Прискорбно, горько, безнадежно мало.

А для
общества? Для государства? Вообще ничего, кроме вечного заклятия: потерпите
еще, и все будет хорошо. Процитирую сам себя, из своей недавней книжки: «Да,
конечно, я ошибаюсь, и все будет хорошо. О, эти страшные три слова! Как
заклинание. Как шаманский бубен. Как самая главная ложь нашего времени.

Что бы ни
случилось с тобой, с семьей, с народом, с империей — отовсюду несется это
успокоительное: все будет хорошо! Этому невозможно противиться. Это как
наступление лета или зимы. Как наступление старости. Или как желание рожать
детей. Это наша проклятая природа, которая заставляет нас, против всякой
очевидности, против всякой логики, против всех уроков истории, отчаянно дергать
за веревку этого старого колокола и звонить: все будет хорошо!

» **Список заданий**
A - Перепишите слово в слово часть отрывка о фразе «все будет хорошо», начиная с «Прискорбно, горько, безнадежно» и заканчивая «ложь нашего времени.».
B - Назовите всех, с кем, согласно отрывку о фразе «все будет хорошо», может что-то случиться.

» **Исходные данные**
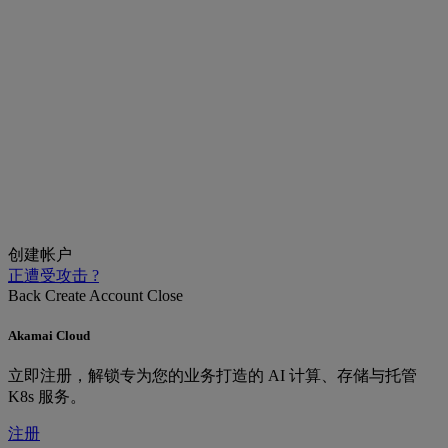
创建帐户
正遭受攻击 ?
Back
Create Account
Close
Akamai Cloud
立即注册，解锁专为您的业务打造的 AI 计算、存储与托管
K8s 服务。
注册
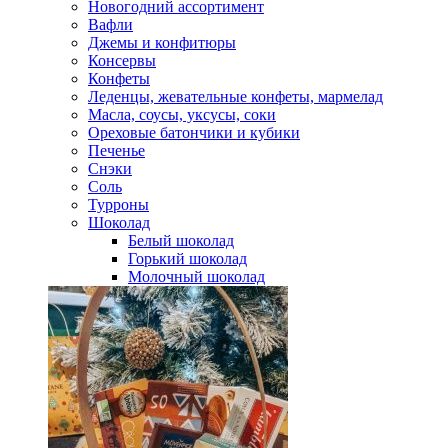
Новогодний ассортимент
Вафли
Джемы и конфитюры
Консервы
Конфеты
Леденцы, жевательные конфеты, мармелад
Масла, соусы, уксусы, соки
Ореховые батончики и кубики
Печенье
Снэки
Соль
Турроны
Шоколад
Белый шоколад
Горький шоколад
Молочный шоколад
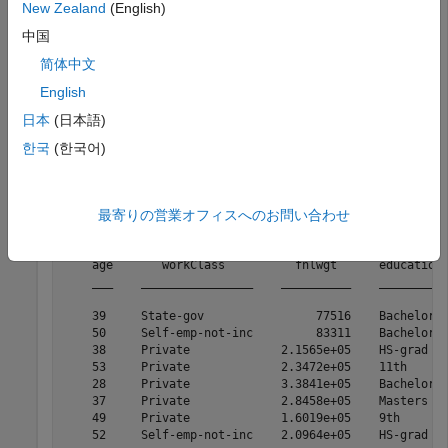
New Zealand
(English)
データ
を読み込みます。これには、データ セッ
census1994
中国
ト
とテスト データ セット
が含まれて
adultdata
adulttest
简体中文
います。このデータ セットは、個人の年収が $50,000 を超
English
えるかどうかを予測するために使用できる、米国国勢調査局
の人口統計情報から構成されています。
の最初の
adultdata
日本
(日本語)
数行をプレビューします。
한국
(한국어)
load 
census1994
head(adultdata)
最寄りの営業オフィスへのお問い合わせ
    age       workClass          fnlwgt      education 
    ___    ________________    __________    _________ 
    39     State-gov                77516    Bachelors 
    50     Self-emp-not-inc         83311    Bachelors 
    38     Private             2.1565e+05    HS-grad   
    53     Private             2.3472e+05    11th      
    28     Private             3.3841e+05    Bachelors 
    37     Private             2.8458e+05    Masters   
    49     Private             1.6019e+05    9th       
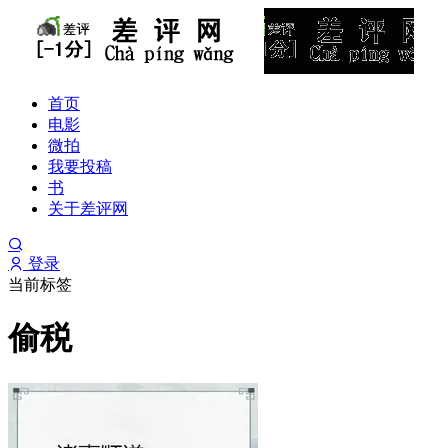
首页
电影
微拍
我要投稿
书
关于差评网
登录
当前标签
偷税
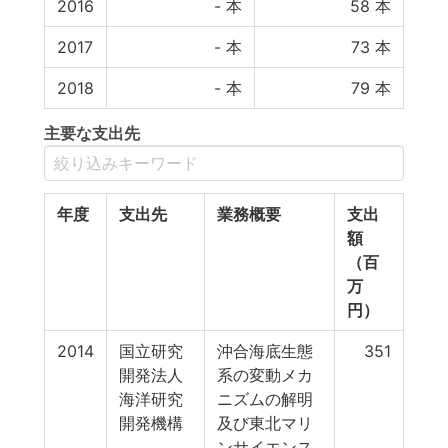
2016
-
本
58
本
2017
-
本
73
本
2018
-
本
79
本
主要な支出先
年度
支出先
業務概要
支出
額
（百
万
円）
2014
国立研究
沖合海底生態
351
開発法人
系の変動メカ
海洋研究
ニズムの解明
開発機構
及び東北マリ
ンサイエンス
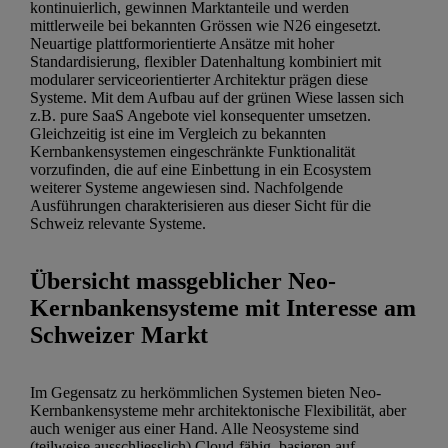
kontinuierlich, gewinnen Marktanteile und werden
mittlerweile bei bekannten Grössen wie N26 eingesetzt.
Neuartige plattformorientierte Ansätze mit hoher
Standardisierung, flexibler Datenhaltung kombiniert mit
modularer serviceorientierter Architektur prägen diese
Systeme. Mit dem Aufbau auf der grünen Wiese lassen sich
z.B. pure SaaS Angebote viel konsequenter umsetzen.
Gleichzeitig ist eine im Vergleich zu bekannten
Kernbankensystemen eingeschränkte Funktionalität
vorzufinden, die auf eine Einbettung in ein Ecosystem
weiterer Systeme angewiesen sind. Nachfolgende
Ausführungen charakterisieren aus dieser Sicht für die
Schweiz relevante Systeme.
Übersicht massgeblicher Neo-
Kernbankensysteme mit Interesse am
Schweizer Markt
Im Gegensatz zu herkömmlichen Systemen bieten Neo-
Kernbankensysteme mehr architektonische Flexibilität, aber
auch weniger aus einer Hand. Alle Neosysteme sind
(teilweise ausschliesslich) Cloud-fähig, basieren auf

» **Ожидаемые ответы**
A -
Прискорбно, горько, безнадежно мало.

А для
общества? Для государства? Вообще ничего, кроме вечного заклятия: потерпите
еще, и все будет хорошо. Процитирую сам себя, из своей недавней книжки: «Да,
конечно, я ошибаюсь, и все будет хорошо. О, эти страшные три слова! Как
заклинание. Как шаманский бубен. Как самая главная ложь нашего времени.

B - С тобой, с семьей, с народом, с империей.